How Hamburg changed The Beatles forever
The Fab Four may have been born in Liverpool, but they were made in Hamburg. While venues like The Cavern Club certainly played their part, The Beatles had a hard time finding reliable gigs elsewhere in the city. That’s what Germany offered: a chance for them to hone their stage and songcraft with a nightly residency. Here, we’ll be exploring how the group’s trips to Hamburg and their experiences in clubs like The Star and The Indra opened up a world of possibility, introducing the young members of the Silver Beatles – as they were then known – to the wonders of sex, drugs and rock ‘n’ roll.
The Beatles arrived in Hamburg on the evening of August 17th, 1960, for the first of 48 consecutive nights at a small club called The Indra. They were leaving rubble at home for rubble abroad. Like Liverpool, Hamburg had been decimated during the bombing raids of the Second World War. Indeed, more bombs were dropped on Hamburg in a single weekend than on London during the entirety of the Blitz. The city that emerged in the years after the war was one of vice and criminality. In other words, the perfect place for young men longing to escape their hometown.
John Lennon, Paul McCartney, Stuart Sutcliffe and Pete Best had a Liverpudlian businessman and music promotor called Allan Williams to thank. Williams had already successfully sent Derry and the Seniors to Hamburg, where the group were enjoying huge success. Hoping to build on this momentum, he decided to send another group to Germany. His first choice was a blues outfit called Rory Storm and The Hurricanes, for whom Ringo Starr was drumming for at the time. However, The Hurricanes were already booked for shows at a Butlins holiday camp, so Williams approached The Silver Beatles instead.

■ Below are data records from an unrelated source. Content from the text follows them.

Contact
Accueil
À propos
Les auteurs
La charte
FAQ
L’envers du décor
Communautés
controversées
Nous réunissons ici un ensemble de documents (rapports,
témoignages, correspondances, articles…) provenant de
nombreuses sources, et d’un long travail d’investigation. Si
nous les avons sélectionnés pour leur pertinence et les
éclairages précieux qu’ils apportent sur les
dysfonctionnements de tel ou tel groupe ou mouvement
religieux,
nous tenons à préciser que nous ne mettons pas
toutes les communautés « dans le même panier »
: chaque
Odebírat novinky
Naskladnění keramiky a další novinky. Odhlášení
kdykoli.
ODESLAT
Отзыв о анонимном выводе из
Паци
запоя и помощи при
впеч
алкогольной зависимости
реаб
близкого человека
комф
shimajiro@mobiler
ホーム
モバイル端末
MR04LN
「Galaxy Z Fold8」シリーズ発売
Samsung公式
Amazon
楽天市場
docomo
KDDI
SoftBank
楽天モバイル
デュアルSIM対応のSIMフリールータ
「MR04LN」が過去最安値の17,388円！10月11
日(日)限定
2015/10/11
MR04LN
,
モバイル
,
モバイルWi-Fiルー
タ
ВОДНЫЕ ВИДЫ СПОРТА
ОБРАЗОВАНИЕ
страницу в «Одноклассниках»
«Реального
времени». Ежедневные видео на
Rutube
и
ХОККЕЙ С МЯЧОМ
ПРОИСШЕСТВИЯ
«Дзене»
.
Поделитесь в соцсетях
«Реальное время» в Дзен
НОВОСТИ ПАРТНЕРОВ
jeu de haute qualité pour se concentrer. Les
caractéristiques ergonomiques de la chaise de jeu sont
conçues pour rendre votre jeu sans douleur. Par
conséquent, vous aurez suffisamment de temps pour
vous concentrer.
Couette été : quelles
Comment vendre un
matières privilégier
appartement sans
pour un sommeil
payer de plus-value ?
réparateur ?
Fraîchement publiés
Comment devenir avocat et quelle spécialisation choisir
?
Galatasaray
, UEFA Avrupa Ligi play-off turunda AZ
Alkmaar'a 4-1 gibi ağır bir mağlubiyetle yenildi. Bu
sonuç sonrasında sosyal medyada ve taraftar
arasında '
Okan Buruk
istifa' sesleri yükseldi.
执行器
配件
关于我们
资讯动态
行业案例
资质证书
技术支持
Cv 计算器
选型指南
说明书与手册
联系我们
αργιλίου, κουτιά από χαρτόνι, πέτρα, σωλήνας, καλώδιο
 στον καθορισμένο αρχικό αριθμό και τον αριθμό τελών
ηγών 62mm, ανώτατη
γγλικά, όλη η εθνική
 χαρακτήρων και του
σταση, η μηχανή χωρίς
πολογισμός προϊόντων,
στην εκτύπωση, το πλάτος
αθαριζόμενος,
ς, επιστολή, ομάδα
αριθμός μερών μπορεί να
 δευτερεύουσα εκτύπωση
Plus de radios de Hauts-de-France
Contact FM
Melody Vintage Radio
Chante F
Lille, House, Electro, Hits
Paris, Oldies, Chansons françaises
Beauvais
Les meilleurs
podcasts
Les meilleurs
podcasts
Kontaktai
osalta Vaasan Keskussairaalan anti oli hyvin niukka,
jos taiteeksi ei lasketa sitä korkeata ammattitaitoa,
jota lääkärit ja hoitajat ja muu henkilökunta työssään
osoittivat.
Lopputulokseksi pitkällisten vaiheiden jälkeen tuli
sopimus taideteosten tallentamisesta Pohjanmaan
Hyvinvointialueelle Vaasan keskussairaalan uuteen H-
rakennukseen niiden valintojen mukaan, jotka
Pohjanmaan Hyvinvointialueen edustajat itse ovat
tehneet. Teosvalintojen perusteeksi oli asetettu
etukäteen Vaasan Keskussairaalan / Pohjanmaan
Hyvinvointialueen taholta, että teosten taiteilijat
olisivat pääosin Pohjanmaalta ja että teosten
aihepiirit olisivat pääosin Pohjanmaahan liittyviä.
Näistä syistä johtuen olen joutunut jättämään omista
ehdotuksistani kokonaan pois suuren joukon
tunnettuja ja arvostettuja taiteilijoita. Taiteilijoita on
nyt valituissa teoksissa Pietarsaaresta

The offer didn’t need much consideration; it was an opportunity where there had previously been none. Indeed, when the owner of The Indra offered the boys a regular spot at his club, they jumped at the chance. Of course, when they arrived in Hamburg, the reality of their situation became abundantly clear. “We lived backstage in the Bambi Kino, next to the toilets, and you could always smell them, Paul later said of their accommodation. The room had been an old storeroom, and there were just concrete walls and nothing else. No heat, no wallpaper, not a lick of paint, and two sets of bunk beds, with not very much covers—Union Jack flags—we were frozen.”
The Indra paid The Beatles 30 Deutschmarks a night for a seven-hour gig lasting until the early hours of the morning. McCartney would later describe the band’s experience in Hamburg as “800 hours in the rehearsal room”. The intensity of their workload bred a need for artificial stimulants, and it wasn’t long before The Beatles were popping amphetamines on a nightly basis, with some (i.e. Lennon) taking more than others. “The waiters always had these pills [Preludin], so when they saw the musicians falling over with tiredness or drink, they’d give you the pill,” McCartney later said of his first experience of ‘prellies’. “You could work almost endlessly until the pill wore off, and then you’d have another.”
The band’s regular seven-hour sets meant there was a near-constant need for new material. This engendered a strong work ethic that would stay with the band until their dissolution. New songs were being written every day, allowing the band to finesse and experiment with their sound and expand their setlist. “We had to play for hours and hours on end,” Lennon said of that time. “Every song lasted twenty minutes and had twenty solos in it. That’s what improved the playing. There was nobody to copy from. We played what we liked best, and the Germans liked it as long as it was loud.”
But the rumble of Rory Storm and The Hurricanes was even louder. Prior to the Hurricanes’ arrival, The Beatles had been told to pull their socks up “because Rory Storm and the Hurricanes are coming in, and you know how good they are. They’re going to knock you for six.” In the end, the band’s arrival proved equally pivotal, introducing The Beatles to drummer Ringo Starr at a time when they were desperate to replace their absentee drummer Pete Best.
After securing residencies in other clubs around Hamburg and exploiting the free and easy atmosphere of “the naughtiest city in the world,” as Harrison put it, The Beatles managed to get themselves deported, the guitarist having previously been sent home for underage drinking. Harrison turned 18 back in Liverpool, and the group returned to Germany in March 1961, by which time Sutcliffe and his girlfriend Astrid Kirchherr had managed to secure the group a 92-night residency at the Top Ten Club.
Upon their return to England in the autumn of 1961, they were spotted by a Liverpool record store owner called Brian Epstein, who, recognising the group’s commercial potential, made their manager and began sending their recordings to British music companies like EMI and Parlophone. By the time the group landed their second stint at The Star Club, they were performing with Ringo Starr, having successfully ejected Pete Best. Things were hotting up, and it wouldn’t be long until London came calling. To this day, Hamburg remains proud of the role it played in shaping The Beatles. In fact, if you go to the city’s old red light district, you’ll find a small club with a sign reading: “Indra — where the Beatles played first”.